Of course, we shouldn't restrict ourselves to just dogs. Owners should be fully responsible for the actions of all dangerous pets, so all dangerous pets should be banned (again, based on an analysis of species-related incident statistics). Those familiar with the law recognize that blunt instruments very often make bad law, and many readers can clearly appreciate the dangers that arise from the restriction of liberties for law-abiding citizens.

Bans are very blunt instruments, and generally bad law where an activity does not necessarily lead to a criminal act. And by no means is it unavoidable that owning a dangerous animal leads to that dangerous animal engaging in a criminal act. Thus, bans are not the preferred choice from a theoretical perspective, but they may be the only practical option available to deal with the problem.

Option (2) is preferable, as laws should always be constructed to focus on those engaged in criminal activity, capturing as few innocent parties as possible. Deterrence works, and by making penalties sufficiently harsh, illegal activities are minimized. What does this mean in practice? If a dog kills someone, the owner should be punished as though the owner had killed the other person with intent (the default is first-degree murder). No exceptions. If a dog attacks someone using less than lethal force, the owner should be considered to have engaged in the equivalent activity under aggravating circumstances. If a dog causes property damage of any form to another individual, the owner should be considered to have engaged in such activity with intent and under aggravating circumstances.

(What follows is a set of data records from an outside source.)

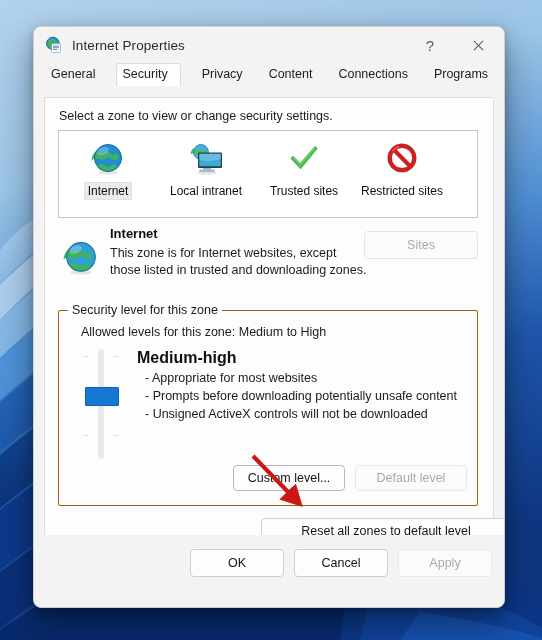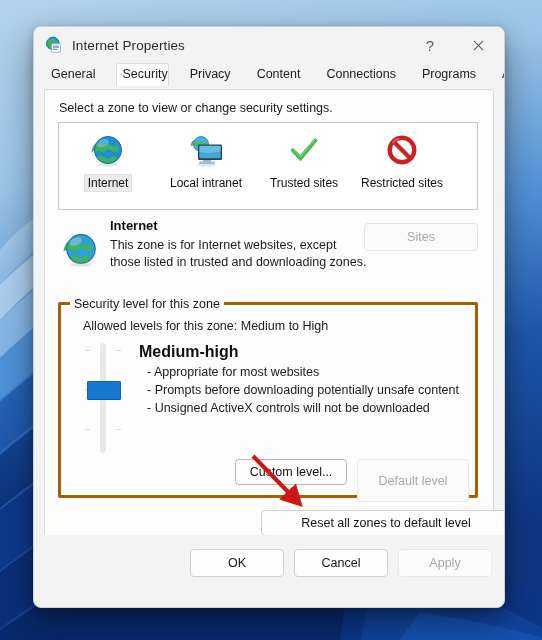--- a/index.html
+++ b/index.html
@@ -75,7 +75,7 @@
     border: 1px solid #dcdcdc;
     border-bottom: none;
     border-radius: 3px 3px 0 0;
-    padding: 3px 0 4px 5px;
+    padding: 3px 12px 4px 5px;
     margin-bottom: -1px;
     position: relative;
     z-index: 2;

Dog owners will cry foul, as they do on almost all issues (a particularly whiny species they are). However, owning a dog (or other animal) is not a requirement to exist within civil society, with the exception of those who employ animals for a very narrowly restricted suite of purely legitimate disability reasons. Some will claim they have a fundamental right to own a dog if they so wish. Fine, but then such owners have a responsibility to be fully accountable for any and all actions of the animal they wish to own.

And, in return for someone's right to own a potentially dangerous animal, all other citizens should be granted the unrestricted right to own firearms in order to protect themselves against attacks from such animals. What's good for the goose is good for the gander. If you get to own a potentially dangerous weapon (e.g., a pit bull) and take it out in public, so do I. Except my choice of potentially dangerous weapon will be a handgun as defense against your potentially dangerous animal weapon.

Will the courts uphold option (2)? No chance, at least in Canada. The Canadian court system is far too conciliatory towards many illegal activities that there is zero likelihood it would uphold any form of legislation deeming the actions of an animal to be those of its owner with intent and aggravating circumstances. One suspects this judicial weakness is a common problem in the West. As a result, despite the theoretical preference for option (2), it is practically unworkable within our current and reasonably foreseeable future legal systems, requiring we pursue option (1). Namely, any and all dangerous dogs should be banned. We can start with pit bulls, and extend the bans if necessary.